1. Introduction

[2]  The giant pulsations (Pg) used to be considered as one of unique wave phenomena observed at the Earth surface during weak geomagnetic activity ( Kp 0-2 ). This is due to both picturesque drop-like shape of the wave packet envelope and the monochromatic spectral composition of Pg, as well as to local, very seldom seen, observations of this type of pulsations [Chisham, 1996; Rostoker et al., 1979]. The excitation of Pg pulsations is limited by pronounced diurnal and seasonal variations and also by the phase of the solar activity cycle. It is widely known [Brekke et al., 1987; Chisham and Orr, 1991; Chisham et al., 1997; Green, 1979, 1985; Rostoker et al., 1979] that the giant pulsations are mainly registered at latitudes of the auroral zone at the early morning hours in the equinox seasons in the years of solar activity minimum. The characteristic carrier frequency of the Pg wave packets lies within the 7.0-22.0 mHz frequency band [Rostoker et al., 1979]. The duration of Pg pulsations is from 30 to 150 min and the amplitude varies within 10-30 nT. The most typical features of Pg making them different from geomagnetic pulsations of the same frequency range (of the Pc4 type) are the monochromatic character and dominant polarization in the D component [Chisham et al., 1997; Green, 1979].

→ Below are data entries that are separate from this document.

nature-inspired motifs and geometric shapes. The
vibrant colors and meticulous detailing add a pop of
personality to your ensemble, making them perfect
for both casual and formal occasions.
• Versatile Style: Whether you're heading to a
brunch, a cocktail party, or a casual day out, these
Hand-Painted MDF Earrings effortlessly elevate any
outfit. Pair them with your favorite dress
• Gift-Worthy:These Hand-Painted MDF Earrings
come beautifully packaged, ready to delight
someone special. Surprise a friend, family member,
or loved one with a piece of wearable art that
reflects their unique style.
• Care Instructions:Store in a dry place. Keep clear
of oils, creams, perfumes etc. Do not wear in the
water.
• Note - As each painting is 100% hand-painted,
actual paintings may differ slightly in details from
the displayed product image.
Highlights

[3]  One should note that the Pg pulsations may be observed in the form of separated wave packets [Chisham and Orr, 1991; Takahashi et al., 1992] and in the form of complicated regimes consisting of many wave packets, the examples presented by Pokhotelov et al. [2000], Thompson and Kivelson [2001], and Wright et al. [2001].

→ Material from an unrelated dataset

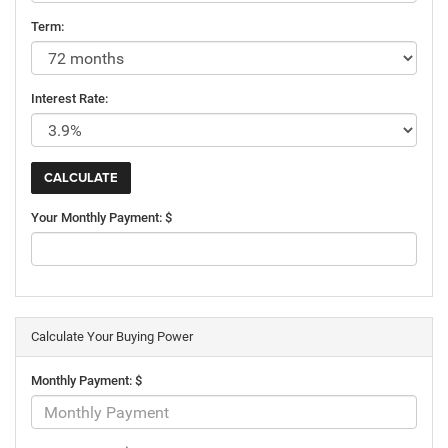
Term:
Interest Rate:
Your Monthly Payment: $
Calculate Your Buying Power
Monthly Payment: $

[4]  Earlier, Bondarenko et al. [1979], Guglielmi [1979], and Klain and Kurazhkovskaya [2000] showed that some types of geomagnetic pulsations having the form of separated wave packets demonstrate nonlinear properties. The shape of the amplitude envelope of these packets resembled a characteristic shape of the soliton envelope [Dodd et al., 1988; Kadomtsev, 1988]. The regularities in behavior of such signals were considered in the scope of the theory of magnetohydrodynamic (MHD) solitons (MHD solitons) [Mio, 1976a]. In particular, Bondarenko et al. [1979], Guglielmi [1979], and Klain and Kurazhkovskaya [2000] proved experimentally that the wave packets of the pulsations of Pc1 type ("pearl"), Pi2 oscillation trains, and ipcl pulsations bursts series satisfy the quantitative relation between the amplitude, duration and carrier frequency typical for solitons [Dodd et al., 1988; Kadomtsev, 1988].

[5]  The fact draws attention that the shape of the amplitude envelope of giant pulsations observed in the form of separate wave packets also visually similar to the shape of the solitons envelope. Taking this into account, one may assume that the Pg pulsations have properties of solitary waves or solitons.

[6]  This paper is dedicated to an experimental check of the assumption that the Pg pulsations observed in the form of separate wave packets are nonlinear structures where the relation between the amplitude, carrier frequency, and the width of the Pg wave packet corresponds to the theory of MHD solitons.